Even if we learn how to get a good handle on worry, perfectionism, cynicism, grace, forgiveness, and empathy, there are still countless ways for joy to disappear if we’re not vigilant about our behavioral responses, our choices.
For instance, my desk at work faces a ground-floor window that looks out into the parking lot for the small office complex in which my office is located. Each building has a certain number of parking spaces allotted to it based on the square footage of the building. The building next to mine houses a busy medical practice, and the employees have evidently been instructed not to park near their building so that patients can park closer to their entrance. But instead of parking around the corner, where there are more spaces, their employees park in the spaces in front of my building! And since my window is only a few yards away from the parking lot, I have witnessed them parking in our spaces—including the ones directly in front of my door—every day for years.
It didn’t really bother me much until one day as I was getting into my car, one of their employees began to complain to me about how every once in a while people attending a meeting at my office park in THEIR parking places! Being conscious of my role as a representative of Jesus Christ, I held my tongue and politely said, “I’m sorry for the inconvenience; I’ll remind them to carpool if possible.”
Outwardly, I was calm, kind, and serene. But inwardly, I was a seething mass of anger and bitterness, and I badly wanted to heap sarcastic comments on this woman with her unjust complaints. I had to bite my tongue really hard to keep from saying, “Oh, I get it. It’s okay for your employees to park in MY spaces every single day of the week, but you get your nose all out of joint when every once in a while someone coming to my office parks in one of YOUR spots? Isn’t that just a teensy bit hypocritical?”
From that moment, I became maddeningly aware of the unfairness of the parking situation that unfolded every day right in front of my eyes! Watching the next-door office’s employees park in my spaces began to get under my skin and cause my blood pressure to rise. What I used to not even notice became all I could see. Each morning I would grumble and fume and mutter to myself, and occasionally I would bring in my employees to commiserate with me as we watched their flagrantly disrespectful and unfair behavior.
I am embarrassed to admit how much time and emotional energy I gave to this small problem before I finally gave myself a good talking to. I reminded myself that, in the overall scheme of life, whether these people observed proper parking etiquette or not was simply not that important, and it absolutely wasn’t worth the frustration, anger, bitterness, and loss of joy I was allowing myself to experience. Since I couldn’t control THEM, I had to control ME. I still can’t always manage happy feelings toward my work neighbors, so my strategy for joy conservation is simple: I just lower the blinds!

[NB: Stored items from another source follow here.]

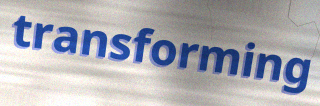
transforming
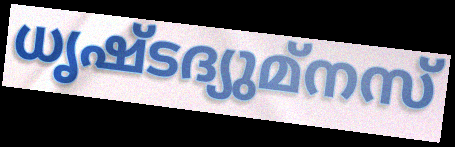
ധൃഷ്ടദ്യുമ്നസ്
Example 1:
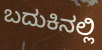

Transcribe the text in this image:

ಬದುಕಿನಲ್ಲಿ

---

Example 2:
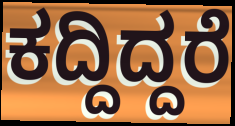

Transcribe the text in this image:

ಕದ್ದಿದ್ದರೆ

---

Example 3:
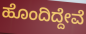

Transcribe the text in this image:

ಹೊಂದಿದ್ದೇವೆ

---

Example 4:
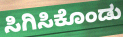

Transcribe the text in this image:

ಸಿಗಿಸಿಕೊಂಡು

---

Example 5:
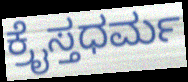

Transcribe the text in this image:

ಕ್ರೈಸ್ತಧರ್ಮ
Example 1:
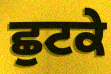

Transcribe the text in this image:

ਛੁਟਕੇ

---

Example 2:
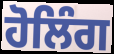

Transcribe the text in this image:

ਹੋਲਿੰਗ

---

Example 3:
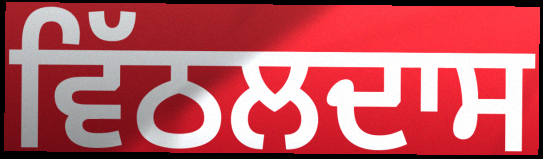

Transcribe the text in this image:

That way I’m not distracted by a situation that threatens to rob me of much-needed joy. I know it sounds stupidly childish and immature—and it is. And some of you are disgusted or turned off by my inability to handle such a “small-potatoes” situation in a more mature manner. This is exactly the kind of incident that pundits have in mind when they tell us “not to sweat the small stuff.”

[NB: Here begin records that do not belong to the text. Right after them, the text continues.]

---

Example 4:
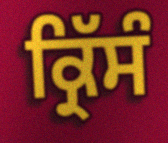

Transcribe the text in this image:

ਕ੍ਰਿੱਸੰ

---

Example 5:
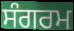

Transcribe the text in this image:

ਸੰਗਰਮ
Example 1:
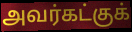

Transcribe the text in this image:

அவர்கட்குக்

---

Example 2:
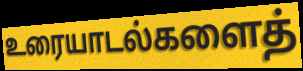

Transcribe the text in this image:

உரையாடல்களைத்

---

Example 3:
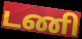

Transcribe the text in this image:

டணி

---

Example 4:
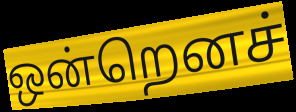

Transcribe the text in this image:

ஒன்றெனச்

But I’ll bet if you were completely honest, you’d have to admit that you, too, have some “small-stuff” annoyances that rob you of joy over and over again. We end up judging each other about small stuff because what sends me up the wall might not faze you, and what drives you crazy might not bother me at all. But we all have our hot buttons—joy thieves—that cause us to focus on things that just don’t matter and erode our sense of joy.

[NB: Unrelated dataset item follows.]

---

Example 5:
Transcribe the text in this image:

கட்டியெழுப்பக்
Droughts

Would you be willing to take an inside look right now at your own daily life and see if there are any pesky joy thieves lurking around? Once you’ve identified the small ways that joy evaporates in your life, the BIG question is, what are you willing to do about it? As I’ve said throughout the book, ultimately, whether you experience joy or not is up to you. It comes down to what you choose to DO in every situation.